#### DOCUMENT EXTRACT
- Opening Delimiter -

Remarkably, protests against police brutality across the country have been peaceful. The Dallas protest was peaceful, until shots rang out.

It was only a matter of time before someone with a gun sought retribution. Sometimes, when people feel powerless, they resort to terrorist means.

This country needs a complete and immediate overhaul of its police culture and official police procedures. The overreach of police officers, the excessive and indefensible use of deadly force, and the disregard for the lives of black men and women are unconscionable.

Ironically, as Dallas Mayor Mike Rawlings pointed out during a news conference, Dallas has been on the forefront of these changes. And its eloquent black police chief, David Brown, is emerging as an important voice of reason. But as the killings there demonstrate, time is running out for other cities to follow suit.

This country also needs to do some serious collective soul searching about what transpired this week in Baton Rouge and St. Paul, and what has been happening in cities and small towns across the United States for years, as black men, women and children know all too well. I can only imagine the thousands of police shootings that were not caught on video in the days before we all had iPhones - those that were never witnessed.

Where are we, as a country. when a woman who has just watched in horror as the police kill her boyfriend, feels compelled to live stream the aftermath?

Where are we when Diamond Reynolds, whose four-year-old daughter sits in the back seat of the car in which Philando Castile has been fatally shot, knows that she must take justice into her own hands to provide proof of a police officer's crime?

We are in a profoundly dark place. A profoundly sad place. And a terribly dangerous place, where neither citizens nor police officers are safe.

Americans cannot turn their backs on these crimes another day. "If you are neutral in situations of injustice, you are the oppressor," in the words of Desmond Tutu.

The shootings of Alton Sterling and Phillando Castillo, captured in part on video, are so heinous that no American of any race has the right to look away, no matter how hard it is to watch. Especially because it so hard to watch.

We all must bear witness.

And we must support our police officers, the majority of whom are good men and women who put their lives on the line every day. But that's not going to be easy for the black men and women of this country who rightly feel under siege. It's going to be downright impossible if justice is not served in the Sterling and Castile cases.

Americans cannot hear, yet again, that another police officer has escaped responsibility and punishment for the shooting death of another black citizen. I don't think this country can bear it if those officers are exonerated.

No matter what the probes uncover to explain how the police interpreted the situations in which they found themselves, it is clear, and documented, that they did not have to kill those men.

How many more traffic stops are going to turn into the murders of black men and women? We wondered how many people had to die in mass shootings before politicians did anything, and we got our pathetic answer after Orlando. How many more people have to die at the hands of police before government officials do something real and significant to change policing? I fear the answer.

We talk a lot about cultures in this country - rape culture, gun culture, the culture of police brutality, the cultures of oppression. There's a common thread here: our culture is bathed in violence and a disregard for human life. As states work to pass idiotic bathroom bills and unconstitutional anti-abortion laws, people - living, breathing people - are dying at the hands of police, at the hands of terrorists, at the hands of disturbed young men. Police officers are dying at the hands of people who can't take it anymore.

It feels as if we've returned to the days of the Wild West, when a sheriff's badge didn't always signify a good man, and guns ruled the land. When life was expendable.

What we so desperately need is a culture of human dignity, of human worth, of restraint and respect. What we need is a tectonic cultural shift, and we need it fast.

- Closing Delimiter -

[Stored data entries]
- Opening Delimiter -

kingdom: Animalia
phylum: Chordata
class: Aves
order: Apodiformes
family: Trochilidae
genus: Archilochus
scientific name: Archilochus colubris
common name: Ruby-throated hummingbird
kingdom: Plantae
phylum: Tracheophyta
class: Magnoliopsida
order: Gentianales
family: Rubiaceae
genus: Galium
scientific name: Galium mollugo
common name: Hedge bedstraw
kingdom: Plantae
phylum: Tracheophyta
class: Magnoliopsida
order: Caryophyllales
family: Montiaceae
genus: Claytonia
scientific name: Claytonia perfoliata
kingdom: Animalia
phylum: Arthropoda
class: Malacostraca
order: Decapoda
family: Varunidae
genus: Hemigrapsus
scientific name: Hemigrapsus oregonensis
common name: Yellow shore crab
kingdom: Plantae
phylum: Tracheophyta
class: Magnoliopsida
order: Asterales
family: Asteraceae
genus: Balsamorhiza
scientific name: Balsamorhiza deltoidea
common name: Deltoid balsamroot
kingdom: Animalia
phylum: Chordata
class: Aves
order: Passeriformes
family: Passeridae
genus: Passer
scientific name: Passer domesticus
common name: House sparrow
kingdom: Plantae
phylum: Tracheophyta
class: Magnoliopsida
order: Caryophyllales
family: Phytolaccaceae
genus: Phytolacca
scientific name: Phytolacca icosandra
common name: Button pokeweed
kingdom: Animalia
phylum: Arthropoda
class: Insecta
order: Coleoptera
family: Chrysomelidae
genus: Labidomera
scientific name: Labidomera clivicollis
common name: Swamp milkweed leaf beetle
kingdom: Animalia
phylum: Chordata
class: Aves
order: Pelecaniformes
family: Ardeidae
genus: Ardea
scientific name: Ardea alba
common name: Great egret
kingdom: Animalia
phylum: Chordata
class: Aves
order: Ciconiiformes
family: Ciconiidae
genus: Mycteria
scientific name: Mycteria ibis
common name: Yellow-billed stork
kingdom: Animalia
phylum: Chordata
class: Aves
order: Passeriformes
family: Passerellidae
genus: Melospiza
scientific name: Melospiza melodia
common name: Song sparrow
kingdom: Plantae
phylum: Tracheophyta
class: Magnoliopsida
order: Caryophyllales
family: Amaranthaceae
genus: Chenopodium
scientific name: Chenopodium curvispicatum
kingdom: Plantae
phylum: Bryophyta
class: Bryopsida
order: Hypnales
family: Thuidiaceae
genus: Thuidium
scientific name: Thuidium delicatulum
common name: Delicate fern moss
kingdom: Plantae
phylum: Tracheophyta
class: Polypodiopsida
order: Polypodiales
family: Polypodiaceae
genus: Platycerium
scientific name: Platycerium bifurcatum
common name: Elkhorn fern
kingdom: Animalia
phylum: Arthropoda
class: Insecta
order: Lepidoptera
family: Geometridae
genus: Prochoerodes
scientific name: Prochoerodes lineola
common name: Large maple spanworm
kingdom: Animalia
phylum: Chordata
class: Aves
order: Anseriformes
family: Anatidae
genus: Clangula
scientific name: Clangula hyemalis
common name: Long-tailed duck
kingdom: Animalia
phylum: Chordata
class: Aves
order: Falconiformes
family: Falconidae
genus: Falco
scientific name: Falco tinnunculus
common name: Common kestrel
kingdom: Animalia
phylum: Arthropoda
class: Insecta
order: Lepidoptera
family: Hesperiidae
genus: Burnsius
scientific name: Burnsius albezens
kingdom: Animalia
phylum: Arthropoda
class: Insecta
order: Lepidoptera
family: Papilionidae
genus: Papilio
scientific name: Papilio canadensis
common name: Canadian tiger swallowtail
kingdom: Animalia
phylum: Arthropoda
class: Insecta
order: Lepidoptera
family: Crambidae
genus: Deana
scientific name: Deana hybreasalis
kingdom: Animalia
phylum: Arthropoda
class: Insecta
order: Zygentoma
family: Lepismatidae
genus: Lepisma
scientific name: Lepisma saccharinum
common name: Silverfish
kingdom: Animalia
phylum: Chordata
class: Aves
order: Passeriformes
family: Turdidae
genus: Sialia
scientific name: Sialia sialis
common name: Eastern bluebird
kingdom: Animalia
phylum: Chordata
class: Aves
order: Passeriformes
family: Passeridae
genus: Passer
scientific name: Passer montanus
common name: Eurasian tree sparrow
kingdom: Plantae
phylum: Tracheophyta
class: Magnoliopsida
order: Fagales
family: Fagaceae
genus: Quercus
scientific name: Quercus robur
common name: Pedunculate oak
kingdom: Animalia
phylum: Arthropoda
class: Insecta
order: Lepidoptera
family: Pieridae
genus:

- Closing Delimiter -

#### DIRECTIONS
Please copy everything in the essay on police violence from "Ironically, as Dallas" down to "to follow suit.", word for word.

#### RESULT BELOW
Ironically, as Dallas Mayor Mike Rawlings pointed out during a news conference, Dallas has been on the forefront of these changes. And its eloquent black police chief, David Brown, is emerging as an important voice of reason. But as the killings there demonstrate, time is running out for other cities to follow suit.